« L’erreur théologique du fanatisme «
Spécialiste de théologie musulmane, le frère dominicain Adrien Candiard montre, dans un entretien au « Monde » que le fanatisme n’est pas le fruit d’un excès de religion, mais au contraire d’une carence tragique.(Extraits)
Frère dominicain spécialiste de théologie musulmane, Adrien Candiard n’a pas peur de quitter ses habits de chercheur pour entrer dans le débat public. Il avait déjà publié, quelques semaines après les attentats de 2015, Comprendre l’islam. Ou plutôt : pourquoi on n’y comprend rien (Flammarion, 2016) pour tenter de sortir des lectures simplistes à propos de cette religion.
Il revient avec Du fanatisme, quand la religion est malade (Editions du Cerf, 96 p., 10 euros), court essai dans lequel il appelle à remettre de la théologie là où le sujet n’est abordé qu’à travers la psychologie ou la sociologie. Car, estime ce membre de l’Institut dominicain d’études orientales du Caire, où il vit, c’est en confrontant le fanatisme à ses erreurs théologiques qu’on pourra lui répondre.

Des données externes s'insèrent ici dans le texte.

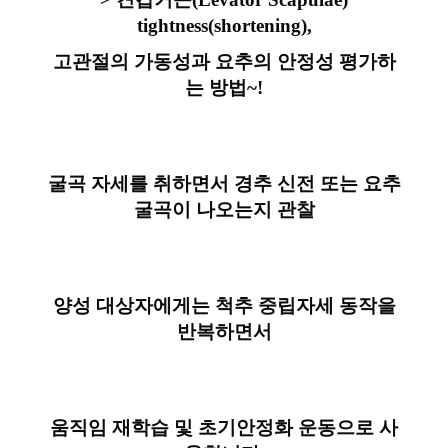
tightness(shortening),
고관절의 가동성과 요추의 안정성 평가하
는 방법~!
굴곡 자세를 취하면서 경추 신전 또는 요추
굴곡이 나오는지 관찰
양성 대상자에게는 척추 중립자세 동작을
반복하면서
움직임 재학습 및 초기안정화 운동으로 사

Vous regrettez que le fanatisme religieux ne soit approché que sous l’angle de la psychologie ou de la sociologie, mais jamais de la théologie. En quoi ce manque est-il problématique ?
Depuis l’époque des Lumières, qui a mis le concept de fanatisme sur la place publique, l’approche dominante veut qu’il soit la conséquence d’un excès de religion. Logiquement, il semble que, pour soigner cet excès, la solution soit d’en parler le moins possible. Or, nous ne pouvons que constater aujourd’hui que cette approche ne fonctionne pas : amoindrir la place du religieux n’a pas réduit le fanatisme, car le problème engendré par cette attitude est de ne pas écouter ce que les fanatiques ont à nous dire. Autrement dit, de ne pas traiter religieusement la question religieuse.
« On ne luttera pas contre ce fanatisme en se passant de religion, mais en permettant aux croyants de vivre leur vie spirituelle dans un cadre religieux sain »
Il y a donc un mauvais diagnostic dans le fait de ne pas aborder le fanatisme comme une erreur religieuse, mais simplement comme une déviance sociale ou psychologique. Je crois qu’on ne luttera pas contre ce fanatisme en se passant de religion, mais au contraire en permettant aux croyants de vivre leur vie spirituelle dans un cadre religieux sain.
Même si cela peut sembler paradoxal à première vue, je pense que la principale erreur théologique du fanatisme est de ne pas laisser de place à la foi. Derrière la référence constante à Dieu, il y a un remplacement de Dieu par d’autres objets, tels que le culte ou les commandements, qui font bien entendu partie de la pratique religieuse, mais ne sont pas Dieu.